In December 1269 an order was issued by the King that all those persons who, on the restoration of the City to him, had withdrawn, should be proclaimed publicly, and should be forbidden ever to return to the City under pain of life and limb. Their names were read out in the Guildhall and afterwards cried in the streets. There were fifty-seven of them; the list has been preserved by FitzThedmar. All, with a few exceptions, were craftsmen. Cofferer, Baker, Cook, Goldsmith, Ironworker, Fuller, Plumer, Broker, Butcher, Armourer, Chaloner, with a few mercers and others belonging to wholesale trades.

This act of justice accomplished, the citizens were once more granted the right of electing their Mayor and Sheriffs, but with the increase of the firma from £300 to £400.

They proceeded to exercise this right, apparently, with sadness and soberness, and with a compromise. The Mayor was John Adrian, of the aristocratic party; the Sheriffs were two craftsmen. The following year Walter Hervey, a man of the people, was Mayor, and two of the other side were Sheriffs.

The election of the Mayor of the following year is a most interesting and instructive story. Fabyan, we may observe, puts the election in the second year of Edward’s reign; Arnold FitzThedmar, one of the Aldermen concerned, and therefore an eye-witness, assigns it to the last days of King Henry and the earliest days of King Edward.

On the 28th of October, the Feast of St. Simon and St. Jude, the citizens met at the Guildhall for the election of the new Mayor. The Aldermen and the more “discreet” citizens—it is one of them who tells the tale—proposed the name of Philip le Tayllor. According to usage, their nominee ought to have been accepted; but the people in the body of the Hall refused to accept him, and cried out with a great tumult, “Nay, nay, we will have no one but Walter Hervey,” and against the will of the Aldermen—one pictures a good deal of hustling and pushing—they placed their own man in the seat of the Mayor.

It is not surprising that the same kind of accusations, which had formerly been brought against William Longbeard and Thomas FitzThomas, were now brought against Walter Hervey.
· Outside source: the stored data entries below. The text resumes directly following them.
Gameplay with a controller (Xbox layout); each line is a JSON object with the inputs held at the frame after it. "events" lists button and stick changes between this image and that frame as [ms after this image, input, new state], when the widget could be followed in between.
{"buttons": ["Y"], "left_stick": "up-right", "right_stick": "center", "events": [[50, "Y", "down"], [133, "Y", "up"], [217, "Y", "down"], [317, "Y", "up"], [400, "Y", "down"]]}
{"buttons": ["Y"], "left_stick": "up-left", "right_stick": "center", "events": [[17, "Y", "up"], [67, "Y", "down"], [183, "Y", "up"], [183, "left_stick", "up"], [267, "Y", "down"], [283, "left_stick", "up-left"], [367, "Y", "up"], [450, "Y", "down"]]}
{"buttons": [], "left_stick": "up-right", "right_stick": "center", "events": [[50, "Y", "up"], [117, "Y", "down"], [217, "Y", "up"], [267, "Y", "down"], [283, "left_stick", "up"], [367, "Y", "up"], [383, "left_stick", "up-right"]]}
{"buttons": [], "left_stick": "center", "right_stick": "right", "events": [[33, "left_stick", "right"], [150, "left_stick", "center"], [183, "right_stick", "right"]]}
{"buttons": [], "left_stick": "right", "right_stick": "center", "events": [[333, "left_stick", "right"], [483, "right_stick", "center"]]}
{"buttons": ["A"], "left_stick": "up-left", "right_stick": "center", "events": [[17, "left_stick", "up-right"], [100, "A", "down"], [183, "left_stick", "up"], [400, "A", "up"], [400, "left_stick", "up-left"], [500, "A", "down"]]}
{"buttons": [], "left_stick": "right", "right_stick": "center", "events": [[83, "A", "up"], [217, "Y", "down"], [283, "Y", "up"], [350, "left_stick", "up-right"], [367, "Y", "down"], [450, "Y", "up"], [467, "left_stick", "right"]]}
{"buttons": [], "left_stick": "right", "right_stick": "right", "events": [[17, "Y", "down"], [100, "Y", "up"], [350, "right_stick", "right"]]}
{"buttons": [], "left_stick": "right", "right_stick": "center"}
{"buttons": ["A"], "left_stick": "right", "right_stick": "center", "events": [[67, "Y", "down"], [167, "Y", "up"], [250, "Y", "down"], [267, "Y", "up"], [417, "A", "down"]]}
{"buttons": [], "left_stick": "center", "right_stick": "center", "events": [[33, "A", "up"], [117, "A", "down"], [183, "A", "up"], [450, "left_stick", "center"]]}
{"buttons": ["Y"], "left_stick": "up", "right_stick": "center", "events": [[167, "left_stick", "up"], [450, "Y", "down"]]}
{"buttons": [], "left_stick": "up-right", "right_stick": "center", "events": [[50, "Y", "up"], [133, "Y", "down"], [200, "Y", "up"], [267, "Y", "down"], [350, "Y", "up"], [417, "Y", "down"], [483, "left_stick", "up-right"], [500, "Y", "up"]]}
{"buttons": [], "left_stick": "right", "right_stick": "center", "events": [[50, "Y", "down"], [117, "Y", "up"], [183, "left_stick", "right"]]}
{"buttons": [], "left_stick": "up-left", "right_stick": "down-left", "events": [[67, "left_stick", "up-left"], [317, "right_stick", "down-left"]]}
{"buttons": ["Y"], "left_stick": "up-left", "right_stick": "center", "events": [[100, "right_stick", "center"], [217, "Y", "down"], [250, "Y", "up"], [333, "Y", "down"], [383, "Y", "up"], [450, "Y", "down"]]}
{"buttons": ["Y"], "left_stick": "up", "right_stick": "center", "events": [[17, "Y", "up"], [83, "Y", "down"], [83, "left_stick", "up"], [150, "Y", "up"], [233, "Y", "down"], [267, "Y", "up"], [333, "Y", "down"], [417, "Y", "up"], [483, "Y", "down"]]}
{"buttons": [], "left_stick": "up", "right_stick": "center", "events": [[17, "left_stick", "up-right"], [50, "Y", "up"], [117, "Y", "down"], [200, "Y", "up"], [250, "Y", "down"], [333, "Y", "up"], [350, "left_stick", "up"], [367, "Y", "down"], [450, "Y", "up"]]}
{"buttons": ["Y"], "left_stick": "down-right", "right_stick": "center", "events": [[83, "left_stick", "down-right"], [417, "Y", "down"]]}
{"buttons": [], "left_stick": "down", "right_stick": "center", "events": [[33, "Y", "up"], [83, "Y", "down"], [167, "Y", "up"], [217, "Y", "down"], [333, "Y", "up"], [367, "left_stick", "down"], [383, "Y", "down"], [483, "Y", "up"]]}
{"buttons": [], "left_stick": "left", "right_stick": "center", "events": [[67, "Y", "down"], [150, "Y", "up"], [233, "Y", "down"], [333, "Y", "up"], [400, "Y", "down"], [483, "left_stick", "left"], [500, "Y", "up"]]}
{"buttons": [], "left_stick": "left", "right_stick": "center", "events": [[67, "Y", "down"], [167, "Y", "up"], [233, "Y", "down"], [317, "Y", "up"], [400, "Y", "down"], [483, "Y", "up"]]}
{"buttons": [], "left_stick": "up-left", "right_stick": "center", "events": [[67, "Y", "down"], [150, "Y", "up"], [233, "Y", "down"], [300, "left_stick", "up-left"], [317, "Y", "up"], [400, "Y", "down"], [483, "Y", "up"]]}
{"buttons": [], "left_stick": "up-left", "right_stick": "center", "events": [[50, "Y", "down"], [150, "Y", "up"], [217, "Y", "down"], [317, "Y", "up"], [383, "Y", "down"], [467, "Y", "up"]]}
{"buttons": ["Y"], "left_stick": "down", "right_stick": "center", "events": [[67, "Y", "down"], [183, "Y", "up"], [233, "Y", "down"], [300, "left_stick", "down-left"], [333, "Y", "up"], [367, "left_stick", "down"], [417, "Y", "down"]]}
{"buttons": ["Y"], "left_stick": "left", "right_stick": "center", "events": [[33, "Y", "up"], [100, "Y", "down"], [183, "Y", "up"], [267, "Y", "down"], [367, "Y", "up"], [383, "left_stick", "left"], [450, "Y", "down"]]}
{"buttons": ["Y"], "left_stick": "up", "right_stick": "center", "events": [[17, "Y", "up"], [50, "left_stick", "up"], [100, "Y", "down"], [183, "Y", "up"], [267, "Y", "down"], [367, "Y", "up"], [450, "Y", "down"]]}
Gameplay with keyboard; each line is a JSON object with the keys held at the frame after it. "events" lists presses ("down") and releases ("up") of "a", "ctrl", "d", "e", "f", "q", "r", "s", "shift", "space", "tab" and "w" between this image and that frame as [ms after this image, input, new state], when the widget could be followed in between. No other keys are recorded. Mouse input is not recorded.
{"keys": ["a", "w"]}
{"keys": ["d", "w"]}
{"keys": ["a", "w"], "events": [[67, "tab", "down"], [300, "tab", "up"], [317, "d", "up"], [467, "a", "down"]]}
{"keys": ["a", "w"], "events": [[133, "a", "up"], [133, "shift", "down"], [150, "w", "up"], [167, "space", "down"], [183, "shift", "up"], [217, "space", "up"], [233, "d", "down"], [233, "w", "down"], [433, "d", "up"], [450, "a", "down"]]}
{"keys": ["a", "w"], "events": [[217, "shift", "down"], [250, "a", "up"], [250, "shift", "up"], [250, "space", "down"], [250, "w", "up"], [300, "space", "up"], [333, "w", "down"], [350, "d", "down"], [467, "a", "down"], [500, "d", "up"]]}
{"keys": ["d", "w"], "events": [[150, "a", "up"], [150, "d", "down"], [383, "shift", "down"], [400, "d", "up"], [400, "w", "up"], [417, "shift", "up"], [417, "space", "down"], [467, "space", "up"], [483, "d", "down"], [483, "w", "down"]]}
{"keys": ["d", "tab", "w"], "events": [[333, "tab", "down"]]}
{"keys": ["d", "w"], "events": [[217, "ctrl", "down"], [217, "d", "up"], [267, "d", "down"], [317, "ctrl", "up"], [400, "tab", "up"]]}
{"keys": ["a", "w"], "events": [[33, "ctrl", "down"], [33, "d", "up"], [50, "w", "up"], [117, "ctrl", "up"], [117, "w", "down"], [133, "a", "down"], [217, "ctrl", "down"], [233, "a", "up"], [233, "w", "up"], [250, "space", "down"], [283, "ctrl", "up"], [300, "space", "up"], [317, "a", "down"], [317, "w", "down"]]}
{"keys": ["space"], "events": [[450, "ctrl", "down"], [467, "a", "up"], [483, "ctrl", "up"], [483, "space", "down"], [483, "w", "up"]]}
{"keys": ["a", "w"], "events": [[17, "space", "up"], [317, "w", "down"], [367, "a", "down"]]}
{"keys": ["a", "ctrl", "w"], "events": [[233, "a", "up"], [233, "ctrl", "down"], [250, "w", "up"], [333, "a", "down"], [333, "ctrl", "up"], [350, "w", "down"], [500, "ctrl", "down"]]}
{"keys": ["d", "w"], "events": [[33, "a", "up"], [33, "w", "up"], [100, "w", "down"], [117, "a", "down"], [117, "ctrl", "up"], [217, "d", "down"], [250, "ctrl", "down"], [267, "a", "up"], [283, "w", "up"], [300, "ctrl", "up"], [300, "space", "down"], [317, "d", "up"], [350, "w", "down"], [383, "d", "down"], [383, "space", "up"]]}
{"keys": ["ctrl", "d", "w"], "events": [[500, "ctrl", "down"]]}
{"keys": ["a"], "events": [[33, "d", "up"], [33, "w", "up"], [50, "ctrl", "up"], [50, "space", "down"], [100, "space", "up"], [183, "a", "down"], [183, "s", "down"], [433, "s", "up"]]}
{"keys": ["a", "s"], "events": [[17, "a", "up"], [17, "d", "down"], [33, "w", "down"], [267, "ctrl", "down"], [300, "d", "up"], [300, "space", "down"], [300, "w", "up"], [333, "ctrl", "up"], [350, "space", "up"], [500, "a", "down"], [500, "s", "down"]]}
He is said to have persuaded and promised the people that he would keep them free from all tallages, extortions, and tolls, and that they believed his word, and followed him by thousands, even in multitudes, without number. We remember that 50,000 are said to have followed Longbeard. The charge of gaining over the people by grand promises is very likely true; the demagogue has always resorted to the same methods of persuasion; in the end to the detriment or the ruin of the cause. One understands that the more popular leaders of London between 1190 and 1272 were men who desired, above all things, to render impossible the burden of unequal taxation, and to give the commons a voice in the management of their own affairs. This twofold aim is really one, because it was believed that the people, if they had the power, would exercise it wisely and justly. The leaders, however, did not realise that the average man understands by justice the shifting of his burden to the shoulders of some other man, and he is quite careless who that other man is.